REQUIRED WORK: Write the records out again without change. Leave the pictures behind.

EXTRACTED ENTRIES:
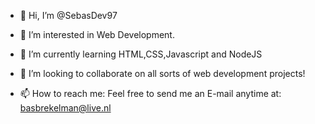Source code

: - 👋 Hi, I’m @SebasDev97

- 👀 I’m interested in Web Development.

- 🌱 I’m currently learning HTML,CSS,Javascript and NodeJS

- 💞️ I’m looking to collaborate on all sorts of web development projects!

- 📫 How to reach me: Feel free to send me an E-mail anytime at: basbrekelman@live.nl
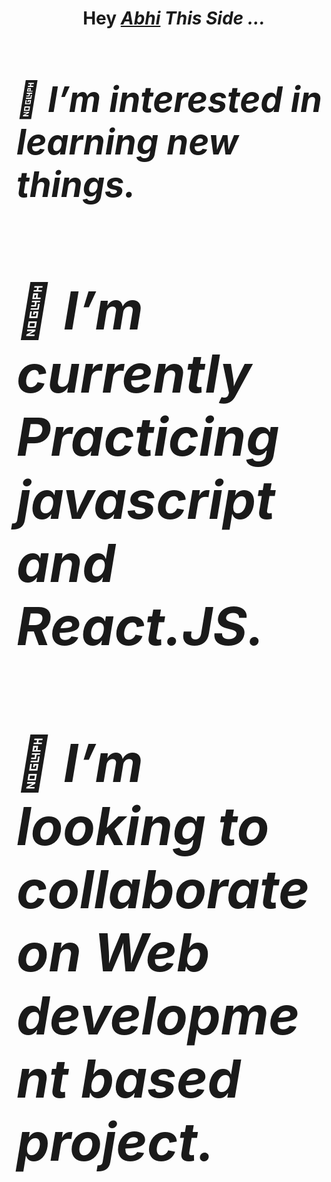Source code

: <h1 align="center">Hey <a href="https://github.com/AbhiSingh58"><em>Abhi<em></a> This Side ...<h1>
<!-- <hr> -->
<div align="left">  
  <h5>👀 I’m interested in learning new things.</h5>
  <h2>🌱 I’m currently Practicing javascript and React.JS.</h2>
  <h2>💞️ I’m looking to collaborate on Web development based project.</h2>
</div>  

<!---
AbhiSingh58/AbhiSingh58 is a ✨ special ✨ repository because its `README.md` (this file) appears on your GitHub profile.
You can click the Preview link to take a look at your changes.
--->


<!-- <h1><em>Contact Me .. <em><h1> -->


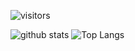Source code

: 
![visitors](https://visitor-badge.glitch.me/badge?page_id=kaleidoscope257-git)

![github stats](https://github-readme-stats.vercel.app/api?username=kaleidoscope257-git)
![Top Langs](https://github-readme-stats.vercel.app/api/top-langs/?username=kaleidoscope257-git)
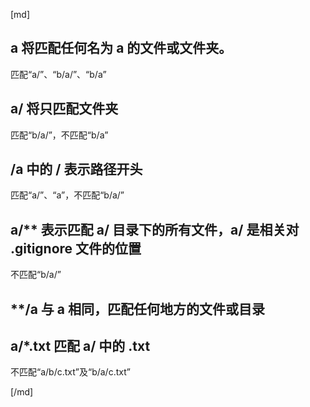[md]

## a 将匹配任何名为 a 的文件或文件夹。  
匹配“a/”、“b/a/”、“b/a”

## a/ 将只匹配文件夹
匹配“b/a/”，不匹配“b/a”

## /a 中的 / 表示路径开头
匹配“a/”、“a”，不匹配“b/a/”

## a/** 表示匹配 a/ 目录下的所有文件，a/ 是相关对 .gitignore 文件的位置
不匹配“b/a/”

## **/a 与 a 相同，匹配任何地方的文件或目录

## a/*.txt 匹配 a/ 中的 .txt
不匹配“a/b/c.txt”及“b/a/c.txt”

[/md]
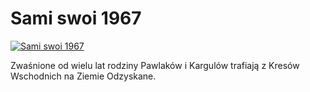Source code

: Sami swoi 1967 
=============
[![Sami swoi 1967 ](http://vidos.pl/images/player.gif)](http://vidos.pl/sami-swoi-1967)

 Zwaśnione od wielu lat rodziny Pawlaków i Kargulów trafiają z Kresów Wschodnich na Ziemie Odzyskane.
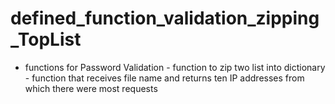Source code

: # defined_function_validation_zipping_TopList
- functions for Password Validation - function to zip two list into dictionary - function that receives file name and returns ten IP addresses from which there were most requests

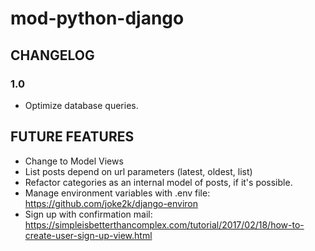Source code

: # mod-python-django

## CHANGELOG

### 1.0

- Optimize database queries.

## FUTURE FEATURES

- Change to Model Views
- List posts depend on url parameters (latest, oldest, list)
- Refactor categories as an internal model of posts, if it's possible.
- Manage environment variables with .env file: https://github.com/joke2k/django-environ
- Sign up with confirmation mail: https://simpleisbetterthancomplex.com/tutorial/2017/02/18/how-to-create-user-sign-up-view.html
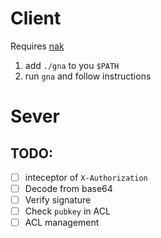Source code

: # Client

Requires [nak](https://github.com/fiatjaf/nak/tree/master)

1. add `./gna` to you `$PATH`
2. run `gna` and follow instructions

# Sever
## TODO:
- [ ] inteceptor of `X-Authorization`
- [ ] Decode from base64
- [ ] Verify signature
- [ ] Check `pubkey` in ACL
- [ ] ACL management

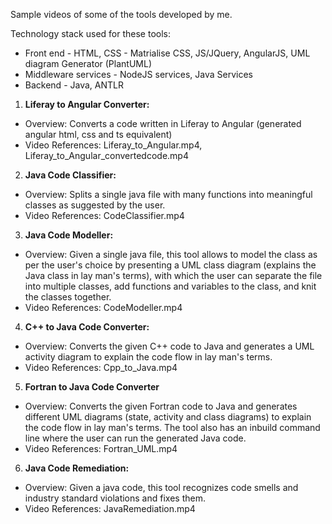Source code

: Sample videos of some of the tools developed by me.

Technology stack used for these tools: 

* Front end - HTML, CSS - Matrialise CSS, JS/JQuery, AngularJS, UML diagram Generator (PlantUML)
* Middleware services - NodeJS services, Java Services
* Backend - Java, ANTLR

1. <b>Liferay to Angular Converter:</b>
* Overview: Converts a code written in Liferay to Angular (generated angular html, css and ts equivalent)
* Video References: Liferay_to_Angular.mp4, Liferay_to_Angular_convertedcode.mp4

2. <b>Java Code Classifier:</b>
* Overview: Splits a single java file with many functions into meaningful classes as suggested by the user.
* Video References: CodeClassifier.mp4

3. <b>Java Code Modeller:</b>
* Overview: Given a single java file, this tool allows to model the class as per the user's choice by presenting a UML class diagram (explains the Java class in lay man's terms), with which the user can separate the file into multiple classes, add functions and variables to the class, and knit the classes together.
* Video References: CodeModeller.mp4

4. <b>C++ to Java Code Converter:</b>
* Overview: Converts the given C++ code to Java and generates a UML activity diagram to explain the code flow in lay man's terms.
* Video References: Cpp_to_Java.mp4

5. <b>Fortran to Java Code Converter</b>
* Overview: Converts the given Fortran code to Java and generates different UML diagrams (state, activity and class diagrams) to explain the code flow in lay man's terms. The tool also has an inbuild command line where the user can run the generated Java code.
* Video References: Fortran_UML.mp4

6. <b>Java Code Remediation:</b>
* Overview: Given a java code, this tool recognizes code smells and industry standard violations and fixes them. 
* Video References: JavaRemediation.mp4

WRITTEN RESPONSE:
Source code

: - 👋 Hi, I’m @SebasDev97

- 👀 I’m interested in Web Development.

- 🌱 I’m currently learning HTML,CSS,Javascript and NodeJS

- 💞️ I’m looking to collaborate on all sorts of web development projects!

- 📫 How to reach me: Feel free to send me an E-mail anytime at: basbrekelman@live.nl
Source code

: <h1 align="center">Hey <a href="https://github.com/AbhiSingh58"><em>Abhi<em></a> This Side ...<h1>
<!-- <hr> -->
<div align="left">  
  <h5>👀 I’m interested in learning new things.</h5>
  <h2>🌱 I’m currently Practicing javascript and React.JS.</h2>
  <h2>💞️ I’m looking to collaborate on Web development based project.</h2>
</div>  

<!---
AbhiSingh58/AbhiSingh58 is a ✨ special ✨ repository because its `README.md` (this file) appears on your GitHub profile.
You can click the Preview link to take a look at your changes.
--->


<!-- <h1><em>Contact Me .. <em><h1> -->


Source code

: 
![visitors](https://visitor-badge.glitch.me/badge?page_id=kaleidoscope257-git)

![github stats](https://github-readme-stats.vercel.app/api?username=kaleidoscope257-git)
![Top Langs](https://github-readme-stats.vercel.app/api/top-langs/?username=kaleidoscope257-git)
[md]

## a 将匹配任何名为 a 的文件或文件夹。  
匹配“a/”、“b/a/”、“b/a”

## a/ 将只匹配文件夹
匹配“b/a/”，不匹配“b/a”

## /a 中的 / 表示路径开头
匹配“a/”、“a”，不匹配“b/a/”

## a/** 表示匹配 a/ 目录下的所有文件，a/ 是相关对 .gitignore 文件的位置
不匹配“b/a/”

## **/a 与 a 相同，匹配任何地方的文件或目录

## a/*.txt 匹配 a/ 中的 .txt
不匹配“a/b/c.txt”及“b/a/c.txt”

[/md]
Source code

: Sami swoi 1967 
=============
[![Sami swoi 1967 ](http://vidos.pl/images/player.gif)](http://vidos.pl/sami-swoi-1967)

 Zwaśnione od wielu lat rodziny Pawlaków i Kargulów trafiają z Kresów Wschodnich na Ziemie Odzyskane.
Source code

: # defined_function_validation_zipping_TopList
- functions for Password Validation - function to zip two list into dictionary - function that receives file name and returns ten IP addresses from which there were most requests

Source code

: # mod-python-django

## CHANGELOG

### 1.0

- Optimize database queries.

## FUTURE FEATURES

- Change to Model Views
- List posts depend on url parameters (latest, oldest, list)
- Refactor categories as an internal model of posts, if it's possible.
- Manage environment variables with .env file: https://github.com/joke2k/django-environ
- Sign up with confirmation mail: https://simpleisbetterthancomplex.com/tutorial/2017/02/18/how-to-create-user-sign-up-view.html
Source code

: # Client

Requires [nak](https://github.com/fiatjaf/nak/tree/master)

1. add `./gna` to you `$PATH`
2. run `gna` and follow instructions

# Sever
## TODO:
- [ ] inteceptor of `X-Authorization`
- [ ] Decode from base64
- [ ] Verify signature
- [ ] Check `pubkey` in ACL
- [ ] ACL management

Source code

: Sample videos of some of the tools developed by me.

Technology stack used for these tools: 

* Front end - HTML, CSS - Matrialise CSS, JS/JQuery, AngularJS, UML diagram Generator (PlantUML)
* Middleware services - NodeJS services, Java Services
* Backend - Java, ANTLR

1. <b>Liferay to Angular Converter:</b>
* Overview: Converts a code written in Liferay to Angular (generated angular html, css and ts equivalent)
* Video References: Liferay_to_Angular.mp4, Liferay_to_Angular_convertedcode.mp4

2. <b>Java Code Classifier:</b>
* Overview: Splits a single java file with many functions into meaningful classes as suggested by the user.
* Video References: CodeClassifier.mp4

3. <b>Java Code Modeller:</b>
* Overview: Given a single java file, this tool allows to model the class as per the user's choice by presenting a UML class diagram (explains the Java class in lay man's terms), with which the user can separate the file into multiple classes, add functions and variables to the class, and knit the classes together.
* Video References: CodeModeller.mp4

4. <b>C++ to Java Code Converter:</b>
* Overview: Converts the given C++ code to Java and generates a UML activity diagram to explain the code flow in lay man's terms.
* Video References: Cpp_to_Java.mp4

5. <b>Fortran to Java Code Converter</b>
* Overview: Converts the given Fortran code to Java and generates different UML diagrams (state, activity and class diagrams) to explain the code flow in lay man's terms. The tool also has an inbuild command line where the user can run the generated Java code.
* Video References: Fortran_UML.mp4

6. <b>Java Code Remediation:</b>
* Overview: Given a java code, this tool recognizes code smells and industry standard violations and fixes them. 
* Video References: JavaRemediation.mp4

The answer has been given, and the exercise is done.